4.6. Electrophysiological Studies

Electrophysiological recording was performed using a patch clamp amplifier (Axopatch 200, Axon Instruments, Union City, CA, USA). Single-channel currents were filtered at 2 kHz using an 8-pole Bessel filter (−3 dB; Frequency Devices, Haverhill, MA) and transferred to a computer (Samsung, Suwon, Korea) using the Digidata 1320 interface (Axon Instruments, Union City, CA, USA) at a sampling rate of 20 kHz. Threshold detection of channel openings was set at 50%. Single-channel currents were analyzed with the pCLAMP program (version 10, Axon). The filter dead time was 100 μs (0.3/cutoff frequency) for single-channel analysis, therefore, events lasting less than 50 μs were not detected. Channel activity (NPo, where N is the number of channels in the patch and Po is the probability of a channel being open) was determined from ~1–2 min of current recording. The single-channel current tracings shown in the figures were filtered at 2 kHz. In experiments using cell-attached and excised patches, the pipette and bath solutions contained (mM): 150 KCl, 1 MgCl2, 5 EGTA, and 10 HEPES (pH 7.3). The pH was adjusted to desired values with HCl or KOH. For whole-cell currents, bath solution contained (mM): 135 NaCl, 5 KCl, 1 CaCl2, 1 MgCl2, 5 glucose, and 10 HEPES, and pipette solution contained (mM): 150 KCl, 1 MgCl2, 5 EGTA, and 10 HEPES (pH 7.3). All solutions were prepared with Milli-Q water (18.2 MΩ-cm at 25 °C). Whole-cell current was recorded in response to a voltage ramp (−120 to +60 mV; 865 ms duration) from a holding potential of −80 mV. The currents measured at +60 mV were analyzed. All experiments were performed at ~25 °C.

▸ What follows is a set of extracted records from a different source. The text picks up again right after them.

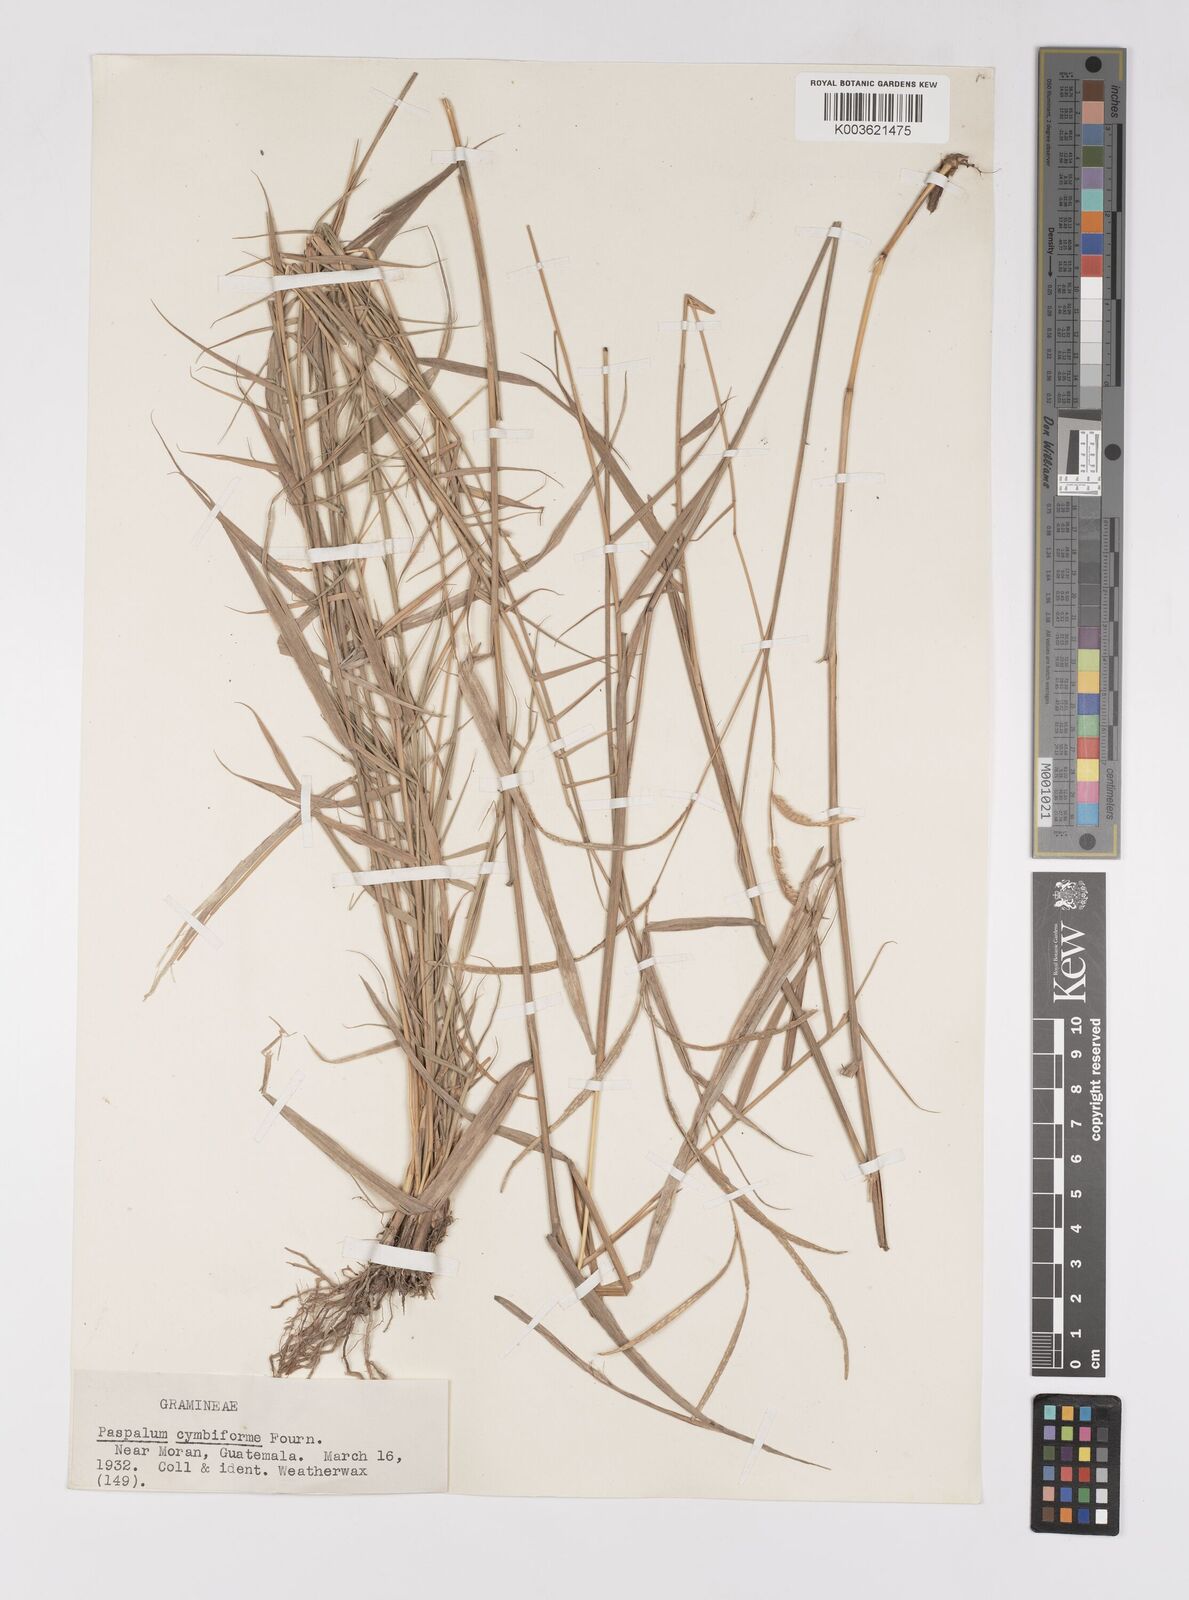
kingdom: Plantae
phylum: Tracheophyta
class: Liliopsida
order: Poales
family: Poaceae
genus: Paspalum
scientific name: Paspalum cymbiforme
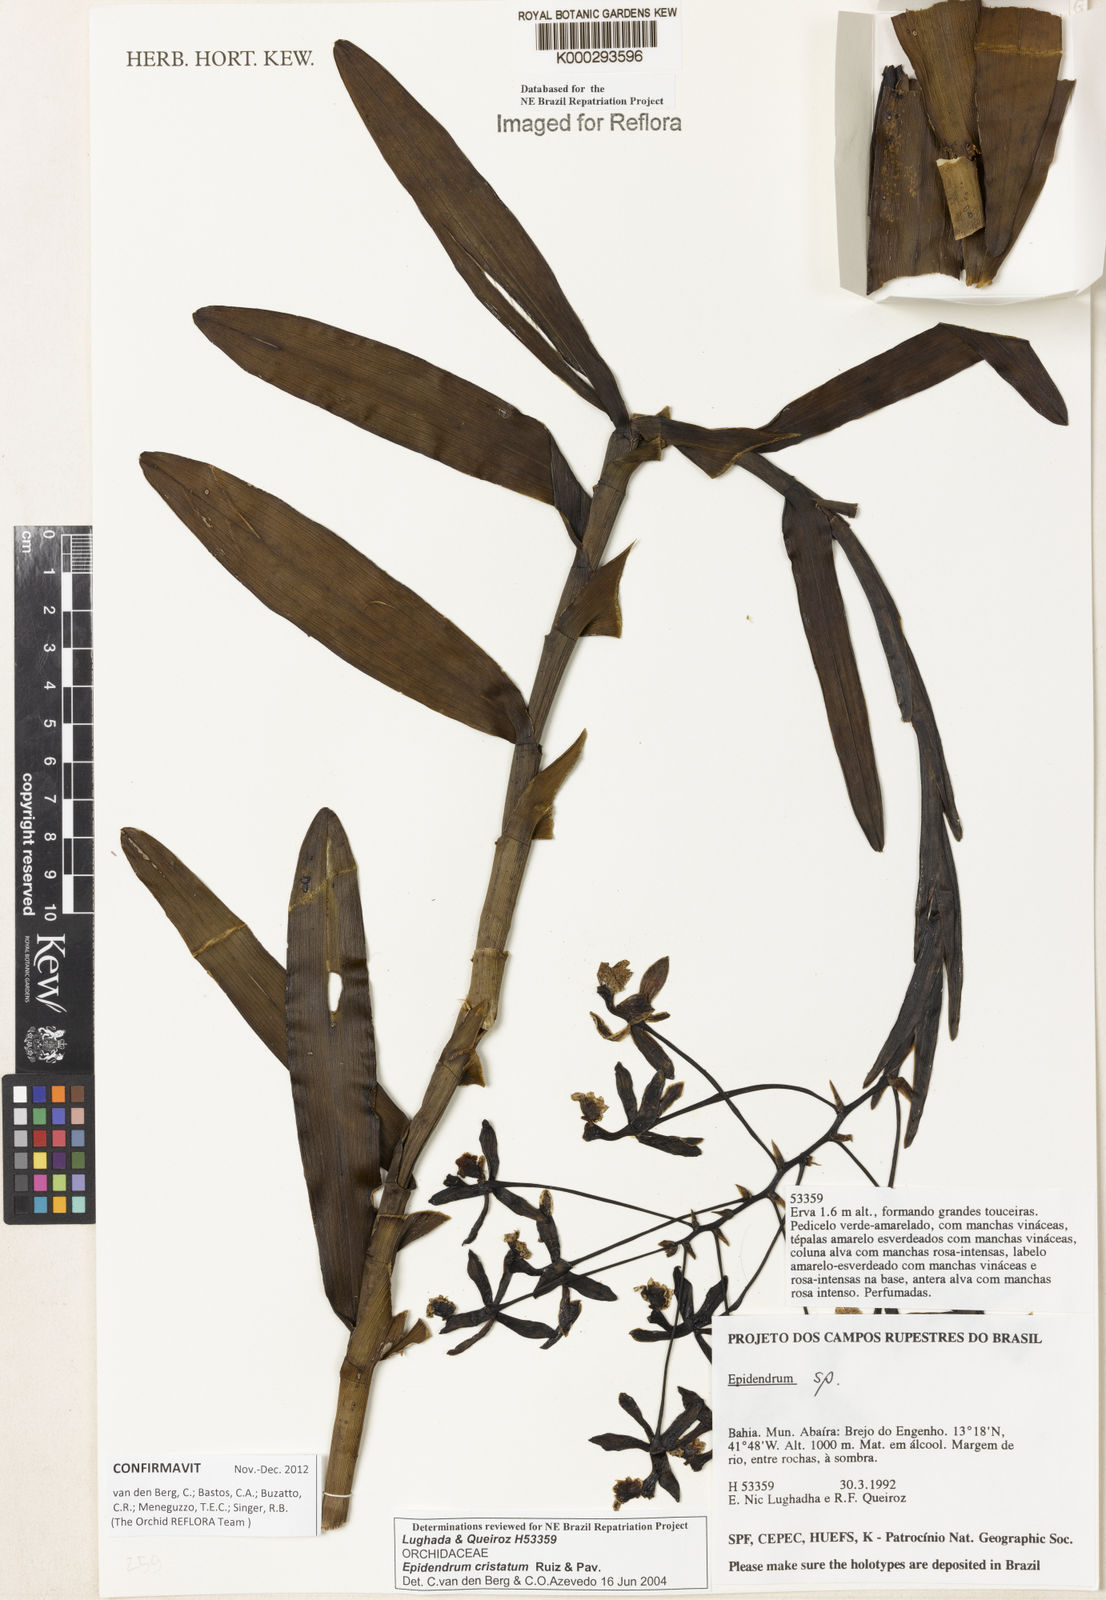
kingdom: Plantae
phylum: Tracheophyta
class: Liliopsida
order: Asparagales
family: Orchidaceae
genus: Epidendrum
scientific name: Epidendrum cristatum
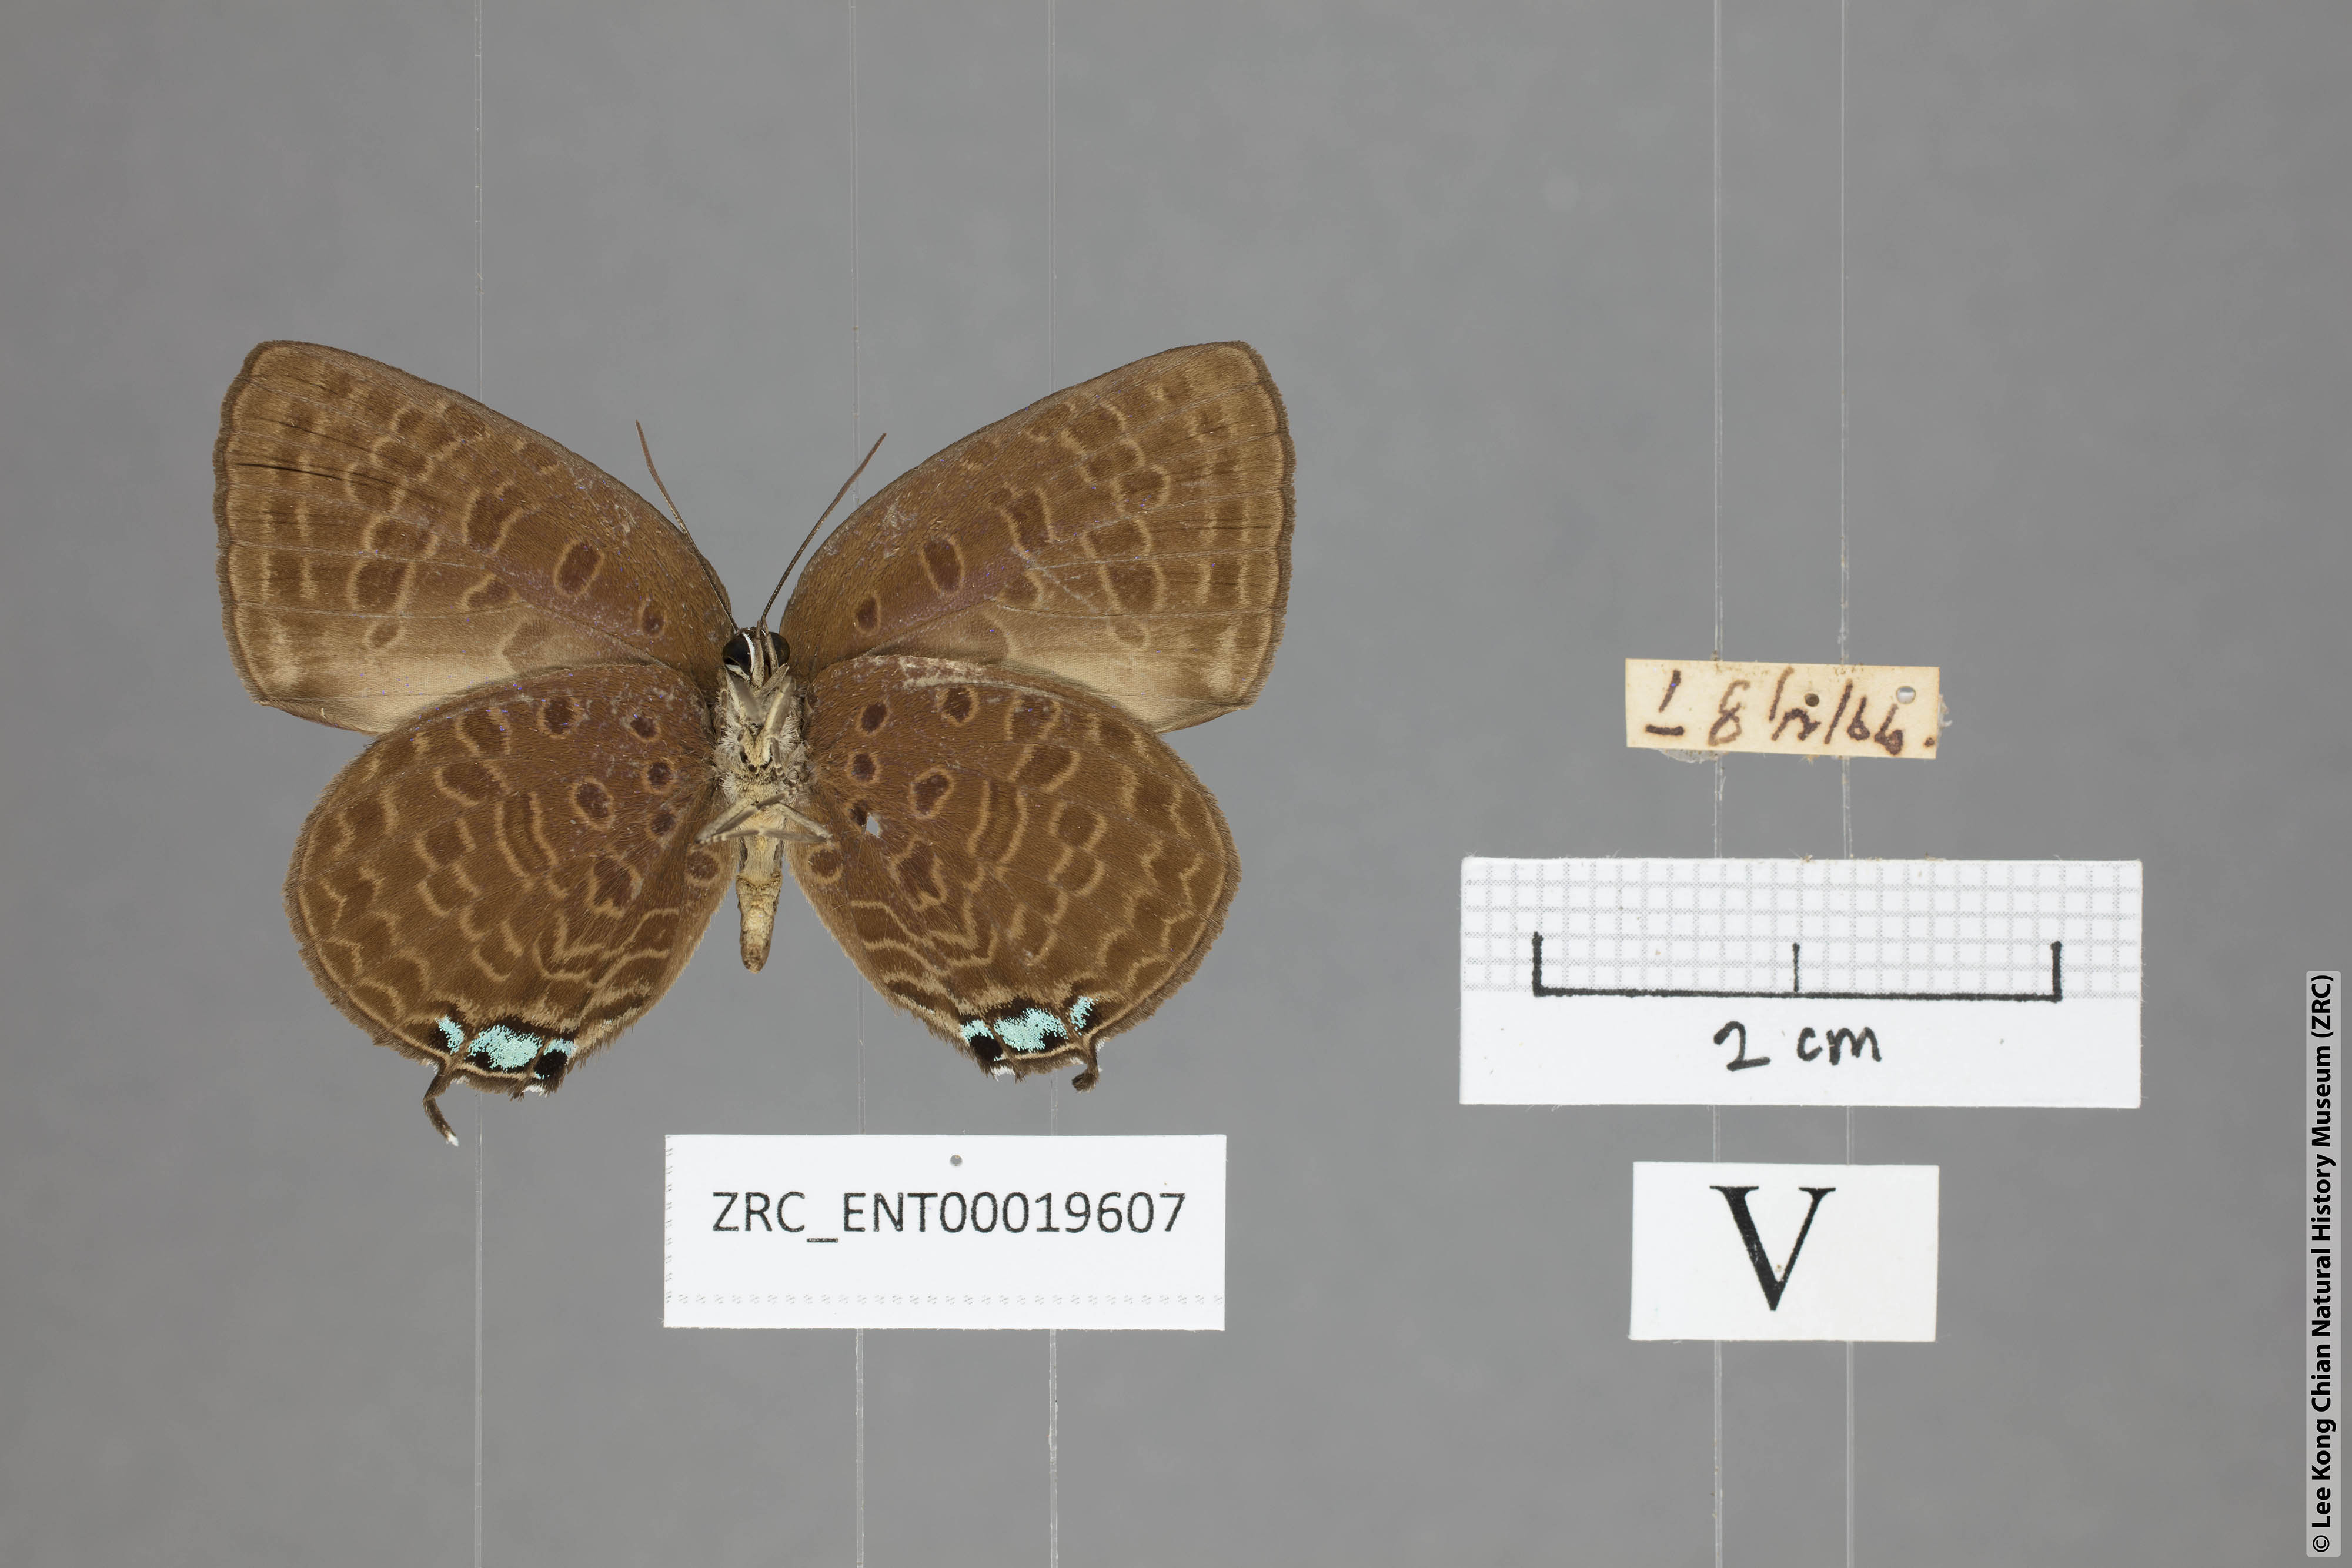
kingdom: Animalia
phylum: Arthropoda
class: Insecta
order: Lepidoptera
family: Lycaenidae
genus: Arhopala
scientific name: Arhopala atosia
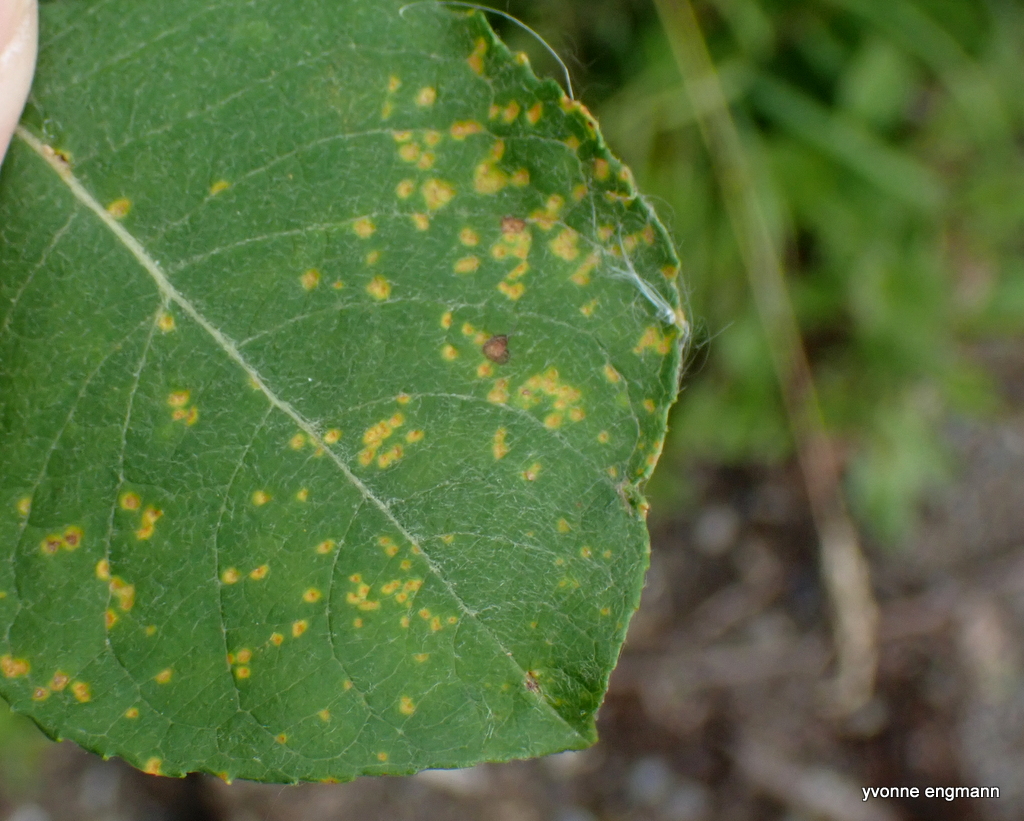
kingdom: Fungi
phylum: Basidiomycota
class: Pucciniomycetes
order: Pucciniales
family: Melampsoraceae
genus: Melampsora
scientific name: Melampsora epitea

4.7. Reverse Transcriptase-Polymerase Chain Reaction (RT-PCR)

First-strand cDNAs were synthesized from total RNA isolated from DRG and TG neurons using oligo dT (SuperScriptTM First-Strand Synthesis System, Invitrogen, Carlsbad, CA, USA) according to the manufacturer’s instructions. Specific primers for rat TRESK (GenBank accession number: AY567970; sense, 5’-CCAGAAGCAGAGGAGAACCC-3’ and antisense, 5’-CTGCACCAGCATCAATGACA-3’) were used for PCR with Taq polymerase (Takara, Otsu, Japan). The PCR conditions for RT-PCR were as follows: initial denaturation at 94 °C for 5 min; 30 cycles at 94 °C for 30 s, 55 °C for 30 s, and 72 °C for 30 s; and a final extension step at 72 °C for 10 min. The products were electrophoresed on a 1.2% (w/v) agarose gel to check product size (475 bp). The DNA fragments obtained by RT-PCR were directly sequenced with the ABI PRISM® 3100-Avant Genetic Analyzer (Applied Biosystems, Foster City, CA, USA).

4.8. Measurement of [Ca2+]i

Changes in [Ca2+]i were measured using the Ca2+-sensitive fluorescent indicator fluo-3-AM (Molecular Probes, Eugene, OR, USA) and a confocal laser scanning microscope (IX70 Fluoview; Olympus, Tokyo, Japan). TG neurons were incubated with 5 μM Fluo 3-AM in a glass-bottom dish (SPL, Pocheon, South Korea) for 45 min at 37 °C and washed three times with serum-free DMEM without phenol red. [Ca2+]i was measured as described previously [44] with slight modification. In each cell studied, fluorescence intensity (FI, arbitrary units) was measured and [Ca2+]i was represented as FI.

4.9. Statistical Analysis

Differences among groups were analyzed using one-way ANOVA test with post hoc comparisons using Tukey’s test (SPSS18 software, SPSS, Chicago, IL, USA). Data are represented as mean ± SD. A p < 0.05 was considered as the criterion for significance.

5. Conclusions

In conclusion, verapamil reversibly inhibits TRESK currents in a dose-dependent manner with a low IC50 (5.2 μM), independently of the blockade of Ca2+ influx. Verapamil will be able to exert its pharmacological effects by modulating TRESK as well as Ca2+ influx in TG neurons.